Kevin Li
Kevin Li

Reputation: 1538

Python Block Formatting

How do I indent a multiline string in the context of string formatting? e.g.

'''
<
     %s
>
''' % (paragraph)

where paragraph contains newlines. ('foo\nbar')

If I use the above code, I get output like this:

'''
<
    foo
bar
>
'''

when I really want this:

'''
<
    foo
    bar
>
'''

I know I could do something like:

'''
<
%s
>
''' % (paragraph)

but this breaks readability for my purposes.

I also realize I could just write some code to indent all but the first line by 1 indent, but this isn't really an extensible solution (what if I have 2 indents? or 3? etc.)

EDIT: Before you post an answer, consider how your solution works with something like this:

'''
<
    %s
    <
        %s
        %s
        <
            %s
        >
    >
>
''' % (p1, p2, p3, p4)

Upvotes: 3

Views: 4476

Answers (4)

MattH
MattH

Reputation: 38245

Okay, the simple doesn't suit your purposes. Either you need to use a document object model and a flattening system with appropriate indentation.

Or, you could do something fairly hacky to detect the amount of whitespace before each substitution.

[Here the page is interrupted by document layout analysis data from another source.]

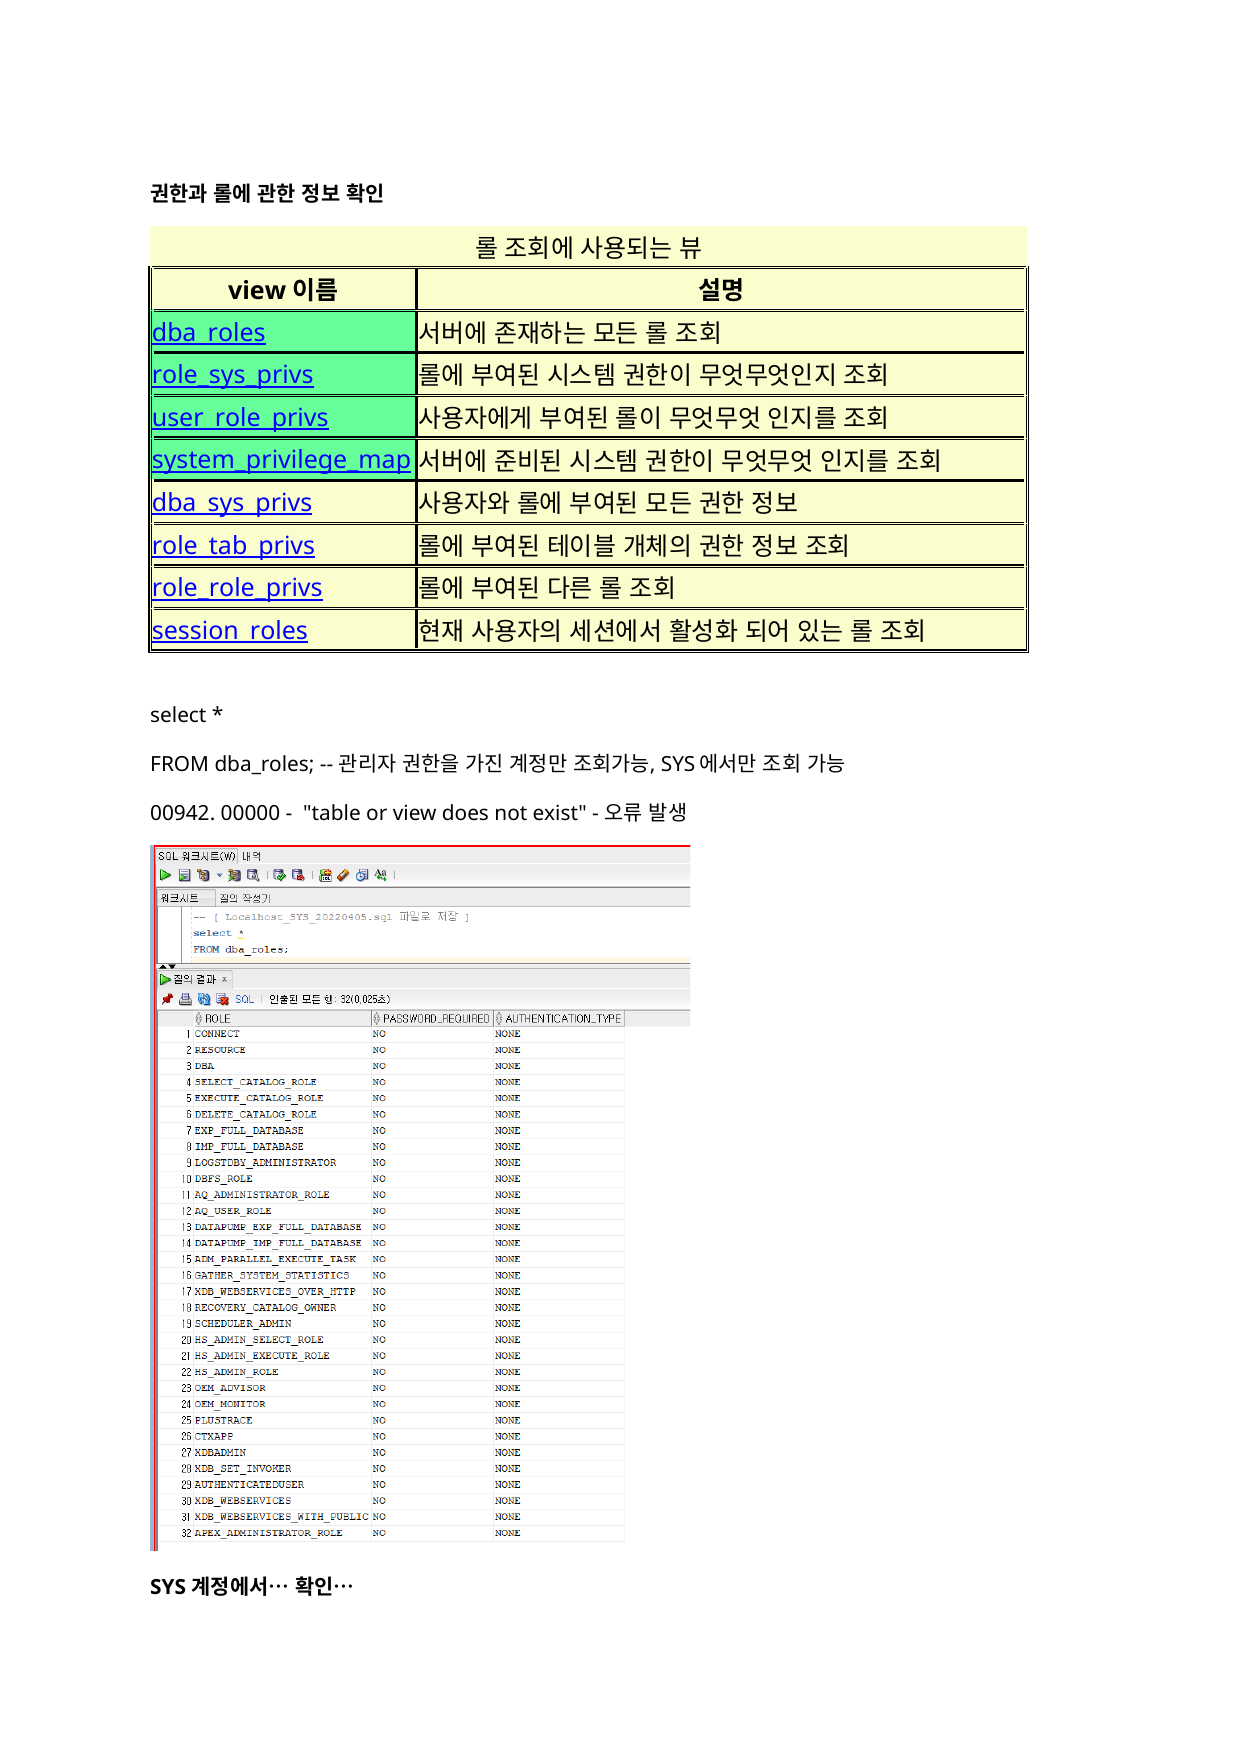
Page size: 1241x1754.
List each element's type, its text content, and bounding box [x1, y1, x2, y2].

table_cell role_role_privs [152, 564, 415, 607]
picture [150, 845, 691, 1551]
table_cell 현재 사용자의 세션에서 활성화 되어 있는 롤 조회 [416, 607, 1027, 649]
table_cell 설명 [416, 266, 1027, 308]
table_cell 롤에 부여된 다른 롤 조회 [418, 564, 1026, 607]
table_cell 서버에 준비된 시스템 권한이 무엇무엇 인지를 조회 [418, 436, 1026, 479]
table_header 롤 조회에 사용되는 뷰 [150, 226, 1027, 266]
table_cell view 이름 [150, 266, 416, 308]
text FROM dba_roles; -- 관리자 권한을 가진 계정만 조회가능, SYS에서만 조회 가능 [150, 747, 1090, 777]
table_cell 롤에 부여된 시스템 권한이 무엇무엇인지 조회 [418, 351, 1026, 394]
text 권한과 롤에 관한 정보 확인 [150, 177, 1090, 207]
table_cell system_privilege_map [152, 436, 415, 479]
text select * [150, 700, 1090, 728]
table_cell session_roles [150, 607, 416, 649]
table_cell 사용자에게 부여된 롤이 무엇무엇 인지를 조회 [416, 394, 1027, 436]
table_cell dba_sys_privs [152, 479, 415, 521]
table_cell 서버에 존재하는 모든 롤 조회 [418, 309, 1026, 351]
table_cell dba_roles [152, 309, 415, 351]
text SYS 계정에서… 확인… [150, 1570, 1090, 1600]
table_cell role_sys_privs [152, 351, 415, 394]
table_cell role_tab_privs [152, 521, 415, 564]
table_cell 롤에 부여된 테이블 개체의 권한 정보 조회 [418, 521, 1026, 564]
table_cell user_role_privs [150, 394, 416, 436]
table_cell 사용자와 롤에 부여된 모든 권한 정보 [418, 479, 1026, 521]
text 00942. 00000 - "table or view does not exist" - 오류 발생 [150, 796, 1090, 827]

This is pretty fragile:

import re

def ind_sbt(text,indent='\t'):
    return text.replace('\n','\n%s' % (indent,))

def adjust_indents(fmtstr,*args):
    """Hacky, crude detection of identation level"""
    indented_substitutions = re.compile(r'\n(\s+)%s')
    return fmtstr % tuple([ ind_sbt(arg,indent=i) for (arg,i) in zip(args,indented_substitutions.findall(fmtstr))])

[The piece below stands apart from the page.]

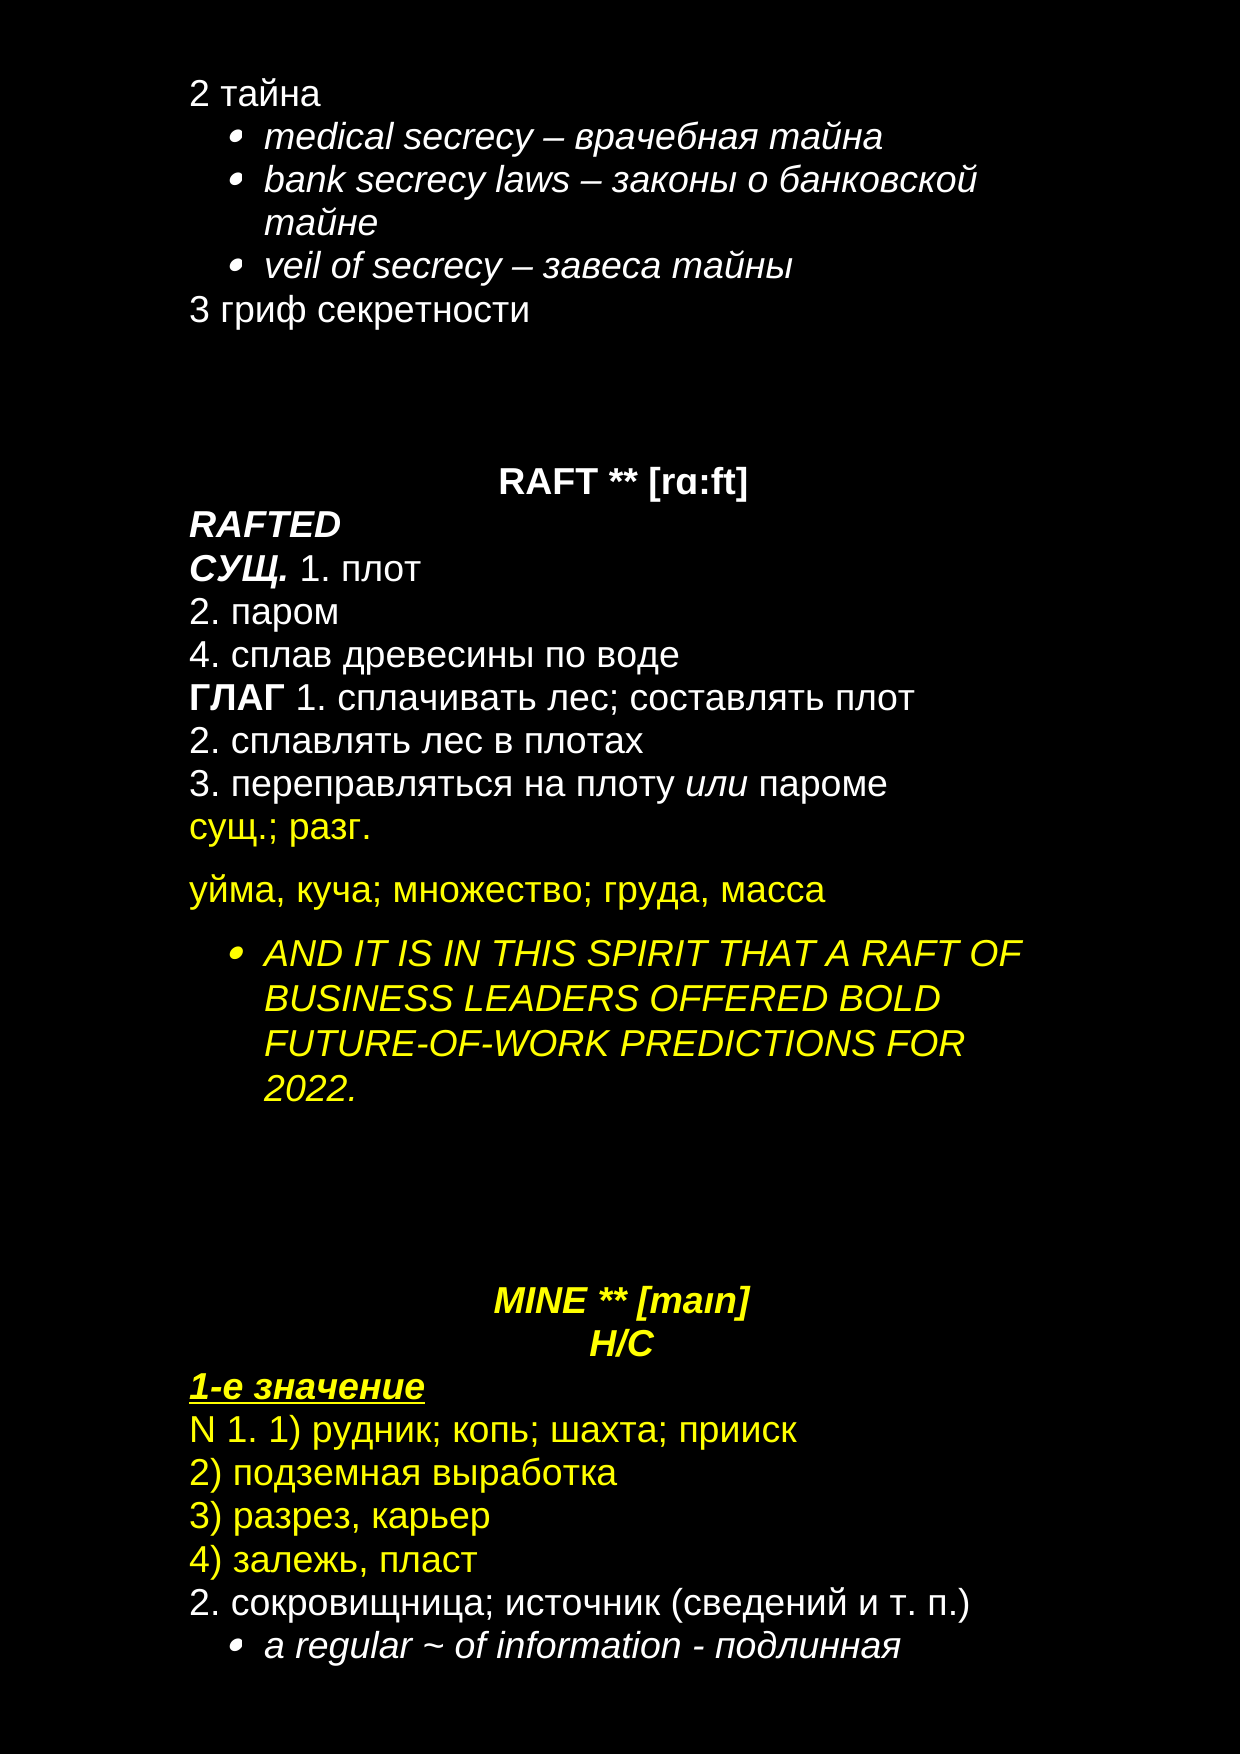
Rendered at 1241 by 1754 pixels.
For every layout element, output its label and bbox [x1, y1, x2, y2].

table_header [182, 62, 1064, 1675]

p1 = p2 = p3 = p4 = "foo\nbar"

print adjust_indents('''
<
    %s
    <
        %s
        %s
        <
            %s
        >
    >
>
''',p1,p2,p3,p4)

Yielding:

<
        foo
        bar
        <
                foo
                bar
                foo
                bar
                <
                        foo
                        bar
                >
        >
>

Upvotes: 1

Michael
Michael

Reputation: 9068

Python's textwrap module is your friend, especially its initial_indent and subsequent_indent parameters.

Upvotes: 1

Tim Pietzcker
Tim Pietzcker

Reputation: 336418

How about this:

'''
<
   %s
>
''' % ("\n   ".join(paragraph.split("\n")))

Result:

<
   foo
   bar
>

The string used in the .join() method must contain the same whitespace (plus a \n at the start) as whatever comes before %s in your string.

Upvotes: 2

Yuval Adam
Yuval Adam

Reputation: 165292

You can't expect the Python interpreter to automagically indent your paragraph. Would you want the interpreter messing around with your data? (Hint: NO.)

What you can do is inject whitespace:

'''
<
    %s
>
''' % (paragraph.replace('\n','\n    ')) # assuming 4 space soft tabs

But I would very much refrain from that unless you absolutely have to, since you have no idea which line endings you might be dealing with, and generally feels kind of awkward.